As a presentation effect?  It wouldn't be noticeable by most people,
negating its usefulness as an "effect."   It would just annoy people with
perfect pitch or who want to play along with a properly-tuned instrument.
As a musician and an audio engineer, I can't imagine how that would ever be
desirable.  Maybe as John Anderson indicated, the goal may be to
subjectively make the station sound more exciting compared to others
playing the same song, but I'd have a hard time believing that would
actually result in a statistically significant increase in listenership.
Most wouldn't even be able to tell unless two stations were playing the
same song at the same exact time and you could switch back and forth to do
an A/B comparison.  And the subliminal effects wouldn't likely be strong
enough to make a measurable difference.  Have there been any formal studies
on this?

Regardless of my opinion, though, if the desire is to increase the tempo to
make the music more energetic, then you could theoretically do that with an
AudioScience card without affecting the pitch.  You'd get your increase in
energy/excitement, without offending the perfect-pitch listeners, so that
sounds like a win/win.

Brian



On Fri, Oct 3, 2014 at 10:21 AM, Steve Varholy <[email protected]> wrote:

>  He wants to pitch up the music as a production and presentation effect.
> It is very common in pop formats to do so.
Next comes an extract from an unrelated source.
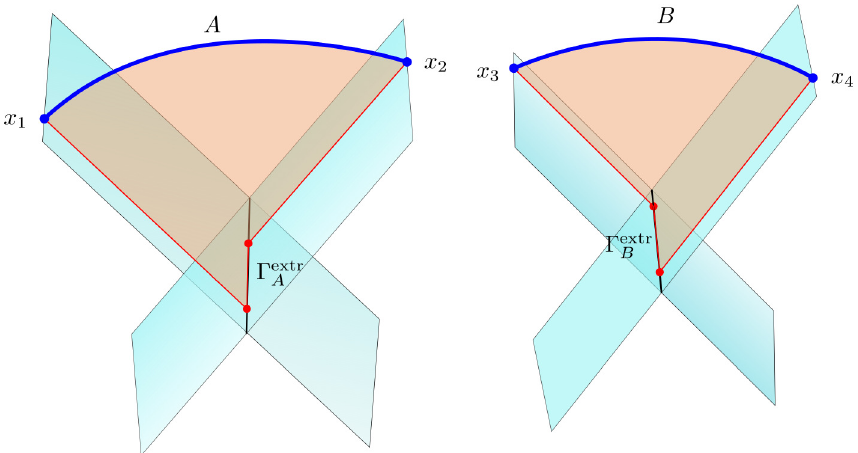
Figure 3: Two disjoint intervals A and B in a GCF T asymptotically flat spacetime, such that their entanglement wedge remains discon- nected and correspondingly the EWCS is identically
It used to be done when the
> music was placed on a tape cartridge or during playback by intentionally
> speeding up th studio turntables. Now, most stations do it on the fly in
> the automation system playback by setting it in the category settings.
>
> The common "pitch up" is between 1.5% to 3% After that, the effect is very
> noticeable. Those with perfect pitch ears can detect they key chance even
> at 2%.
>
> Our MediaTouch system does it and I hadn't looked at whether Rivendell
> could do it, since we have awhile before we transition to opensource.